We note that 1 M (i.e. a trehalose concentration of 1 mole per liter of solution) is fairly close to the maximum amount of trehalose that can dissolve in water at ambient temperature, especially since at BosLab we turn down the building heat at night and ambient temperature can drop to 10°C. Ref. 2 gives the solubility of trehalose at 10°C as 42.3 g per 100 g aqueous solution which, if we assume 1 L of saturated aqueous solution weighs 1000 g (check this!), the concentration at saturation is 423 g/L. In terms of molarity, this is 423 g/(342 g/mol)/L or 1.23 mol/L = 1.23 M, meaning a 1 M concentration is around 80% saturation at 10°C.
Wikipedia says that trehalose is heat stable, so we will autoclave sterilize our 1 M trehalose solution.
Drying the E. coli
While we do have a vacuum pump in the basement, for simplicity for our first attempt, we will dry the bacteria as drops of 1 M trehalose solution on filter paper in closed sterile petri dishes in our plate incubator. We've all seen our plates dry out completely if left in the incubator for more than a few days without parafilm wrapping or being enclosed in a zip-lock bag, so I think this will work. We will try drying overnight at 37°C because the incubator is a shared resource and other members may have cells they need to incubate at 37°C, but if the cells fail to revive after rehydrating, we can try lowering the temperature to 30°C to match what was done in the paper.

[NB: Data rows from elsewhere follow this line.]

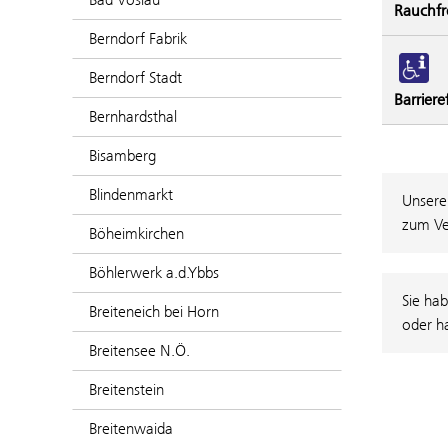
Rauchfr
Berndorf Fabrik
Berndorf Stadt
Barriere
Bernhardsthal
Bisamberg
Blindenmarkt
Unsere
zum Ve
Böheimkirchen
Böhlerwerk a.d.Ybbs
Sie hab
Breiteneich bei Horn
oder h
Breitensee N.Ö.
Breitenstein
Breitenwaida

Mix 1 M trehalose ingredients in another clean 1 L culture bottle.
I found it helpful to first fully dissolve 189.1 g trehalose in 300 mL distilled H2O using a magnetic stirrer and hot plate with either the top-surface temperature set to 80°C, or the solution temperature set to 50°C if you have a probe that can directly measure the solution temperature. Turn off the heat and remove the stir bar once fully dissolved, and allow to cool to room temperature. Pour the solution into a clean graduated cylinder with 500 mL or greater capacity, and add distilled H2O to make 500 mL final volume.
Solubility of trehalose in water: The solubility of trehalose in water at 10, 20, 30, and 40°C was found to be 42.3, 46.6, 52.3 and 59.7% (g trehalose per 100 g solution), respectively.